DLPrimitives

This project aims to provide cross platform OpenCL tools for deep learning and inference.

Today, most of deep learning training is done on NVidia GPUs using closed source CUDA and CUDNN libraries. It is either challenging or virtually impossible to use AMD or Intel GPUs. For example: AMD provides ROCm platform, but there is no support of RDNA platforms yet (more than a year since a release), there is no support of APUs and no support of any operating systems other than Linux.

Goals

Create an open source, cross platform deep learning primitives library similar to cuDNN or MIOpen that supports multiple GPU architectures.
Create an inference library with minimal dependencies for efficient inference on any modern GPU, similar to TensorRT or MIGraphX.
Create minimalistic deep-learning framework as POC of capabilities and performance.
Long Shot: Integrate to existing large scale deep learing projects like PyTorch, TF, MXNet such that vendor independent open-source OpenCL API will be first class citizen for deep learning.

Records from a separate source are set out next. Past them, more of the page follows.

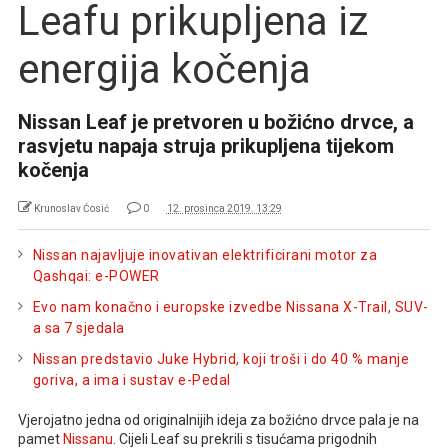
Leafu prikupljena iz
energija kočenja
Nissan Leaf je pretvoren u božićno drvce, a
rasvjetu napaja struja prikupljena tijekom
kočenja
Krunoslav Ćosić
0
12. prosinca 2019. 13:29
Nissan najavljuje inovativan elektrificirani motor za
Qashqai: e-POWER
Evo nam konačno i europske izvedbe Nissana X-Trail, SUV-
a sa 7 sjedala
Nissan predstavio Juke Hybrid, koji troši i do 40 % manje
goriva, a ima i sustav e-Pedal
Vjerojatno jedna od originalnijih ideja za božićno drvce pala je na
pamet
Nissanu
. Cijeli Leaf su prekrili s tisućama prigodnih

Please note this is only work in progress - first and preliminary stages.

Documentation

Is published under http://dlprimitives.org/docs/

Features Matrix

Operator	Features	Computation
Softmax		Fwd
SoftmaxWithLoss		Fwd,Bwd
Elementwise	ax+by, max(ax,by), ax*y	Fwd,Bwd
Concat		Fwd,Bwd
Slice		Fwd,Bwd
MaxPool2d		Fwd,Bwd
AvgPool2d		Fwd,Bwd
GlobalMaxPool2d		Fwd,Bwd
GlobalAvgPool2d		Fwd,Bwd
Inner Product		Fwd,Bwd
BatchNorm2D		Fwd,Bwd
Conv2d	GEMM, Winograd, Depthwise Separable	Fwd,Bwd
TransposedConv2d	GEMM, Winograd, Depthwise Separable	Fwd,Bwd
Activation	relu, sigmoid, tanh, relu6	Fwd,Bwd

Solvers: SGD, Adam

Validated Networks

Network	Source of model	Operation
AlexNet	torchvision.models	Inference
VGG16	torchvision.models	Inference
ResNet50	torchvision.models	Inference
ResNet18	torchvision.models	Inference
MobileNet v2	torchvision.models	Inference

The networks were exported from pytorch to ONNX and imported for DLPrimitives. Results compared with sample images. Note currently only inference validated, backpropogation is convered by per-layer regression.

Tested GPUs

Device	Vendor	Notes
RX 6600XT	AMD	ROCr
RX 560	AMD	16cu model, ROCm, PAL, Clover
HD 530	Intel	i5-6600, NEO driver
GTX 960	NVidia
GTX 1080	NVidia
RTX 2060S	NVidia
MaliG52 MC2	ARM	performance not optimised yet

Devices Tested on Windows: AMD RX 560, NVidia GTX 960.

Other features

Network object for inference
ONNX to DlPrimitives model converter